Aduke shrugs. Certainly nothing will come from this, but she owes Oya something for all her help.

“Why not?” she says. “After all, ill blows the wind that does no one good.”

Oya smiles. “And even if our wind blows no good, it should trap the ill. Right?”

Aduke giggles, helpless in the face of such confident insanity. Outside the
harmattan
wind blows more strongly, as if with their very decision the wind has already begun to rise.

Shahrazad’s nightmares did not return the first night she slept on Frank’s bed, nor the next, so the young coyote joins the motley group of animals that crowd around their guardian.

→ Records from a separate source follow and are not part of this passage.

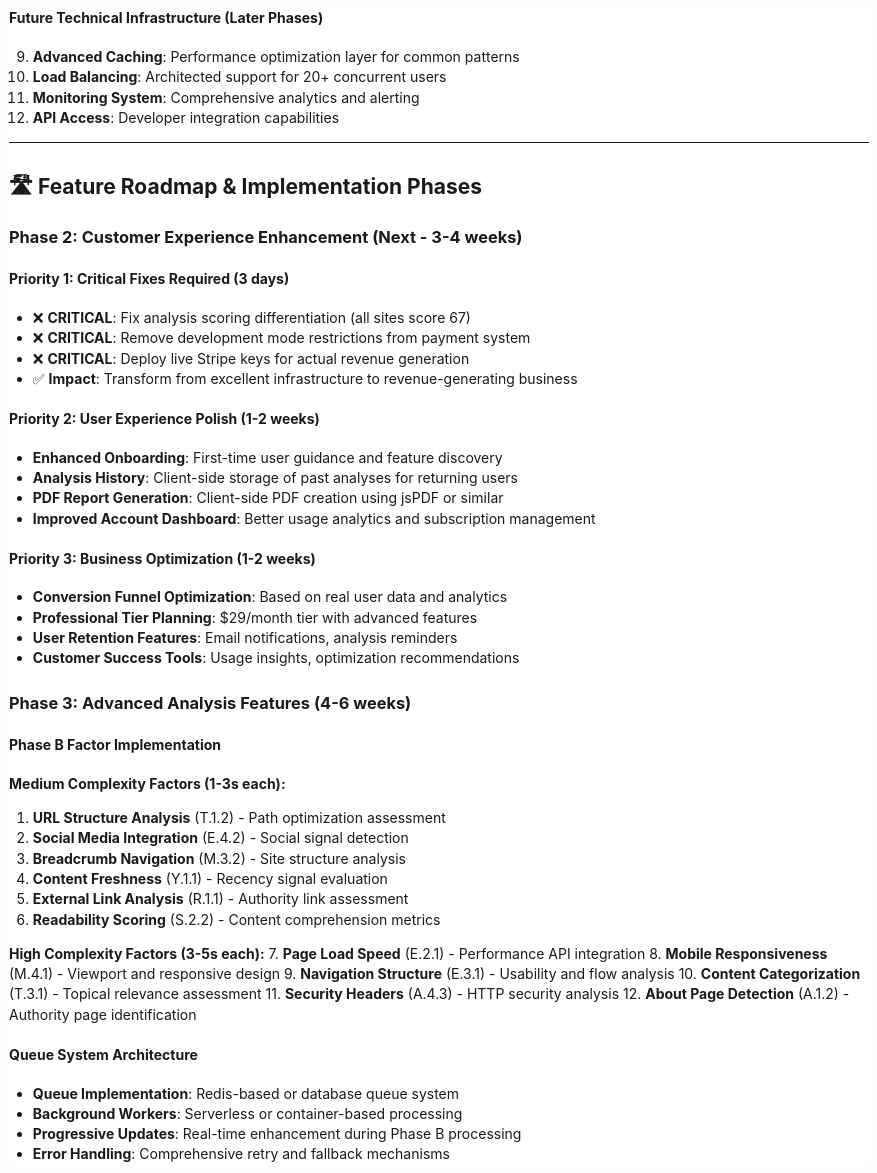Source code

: #### **Future Technical Infrastructure (Later Phases)**
9. **Advanced Caching**: Performance optimization layer for common patterns
10. **Load Balancing**: Architected support for 20+ concurrent users
11. **Monitoring System**: Comprehensive analytics and alerting
12. **API Access**: Developer integration capabilities

---

## 🛣️ **Feature Roadmap & Implementation Phases**

### **Phase 2: Customer Experience Enhancement** (Next - 3-4 weeks)

#### **Priority 1: Critical Fixes Required** (3 days)
- ❌ **CRITICAL**: Fix analysis scoring differentiation (all sites score 67)
- ❌ **CRITICAL**: Remove development mode restrictions from payment system
- ❌ **CRITICAL**: Deploy live Stripe keys for actual revenue generation
- ✅ **Impact**: Transform from excellent infrastructure to revenue-generating business

#### **Priority 2: User Experience Polish** (1-2 weeks)
- **Enhanced Onboarding**: First-time user guidance and feature discovery
- **Analysis History**: Client-side storage of past analyses for returning users
- **PDF Report Generation**: Client-side PDF creation using jsPDF or similar
- **Improved Account Dashboard**: Better usage analytics and subscription management

#### **Priority 3: Business Optimization** (1-2 weeks)
- **Conversion Funnel Optimization**: Based on real user data and analytics
- **Professional Tier Planning**: $29/month tier with advanced features
- **User Retention Features**: Email notifications, analysis reminders
- **Customer Success Tools**: Usage insights, optimization recommendations

### **Phase 3: Advanced Analysis Features** (4-6 weeks)

#### **Phase B Factor Implementation**
**Medium Complexity Factors (1-3s each):**
1. **URL Structure Analysis** (T.1.2) - Path optimization assessment
2. **Social Media Integration** (E.4.2) - Social signal detection
3. **Breadcrumb Navigation** (M.3.2) - Site structure analysis
4. **Content Freshness** (Y.1.1) - Recency signal evaluation
5. **External Link Analysis** (R.1.1) - Authority link assessment
6. **Readability Scoring** (S.2.2) - Content comprehension metrics

**High Complexity Factors (3-5s each):**
7. **Page Load Speed** (E.2.1) - Performance API integration
8. **Mobile Responsiveness** (M.4.1) - Viewport and responsive design
9. **Navigation Structure** (E.3.1) - Usability and flow analysis
10. **Content Categorization** (T.3.1) - Topical relevance assessment
11. **Security Headers** (A.4.3) - HTTP security analysis
12. **About Page Detection** (A.1.2) - Authority page identification

#### **Queue System Architecture**
- **Queue Implementation**: Redis-based or database queue system
- **Background Workers**: Serverless or container-based processing
- **Progressive Updates**: Real-time enhancement during Phase B processing
- **Error Handling**: Comprehensive retry and fallback mechanisms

Oddly, once she is freed from the nightmare, the compulsion to open the forbidden door fades. The young coyote still trots by the door at least once a day to give it a quick sniff, but she feels no desire to push it open.

Without her father, always her first choice as a playmate, Shahrazad begins to make friends with the other animals on the ranch. She hasn’t lost her respect for the unicorns and still gives Stinky Joe and his cohort a wide berth, but she stops trying to outrun the jackalopes.

To her delight, Hip and Hop prove to be lots of fun to play with. They are as fast or faster than she is when running, able to jump farther and dig faster. They lack her endurance, however, and if she is patient and clever, she can trap them.

She also discovers that they can’t climb trees. She takes to creeping out of the ranch house early in the morning, climbing one of the trees that shelter the ranch house, then jumping down when her chaperons come looking for her.

Far from being resentful, the jackalopes teach her one of their games—a elaborate version of hide-and-seek in which she is required to track, locate, and then chase down one of the pair, despite whatever distractions the other might offer. When she gets too good at this, Hip and Hop recruit a few of their fellow jackalopes and an athanor jackrabbit or two to add to Shahrazad’s confusion.

Shahrazad, in turn, recruits the help of a couple of the crows by leaving them a share of her kills. They take to following her about, cawing directions excitedly when her “prey” works a trade with another lepus or goes to earth.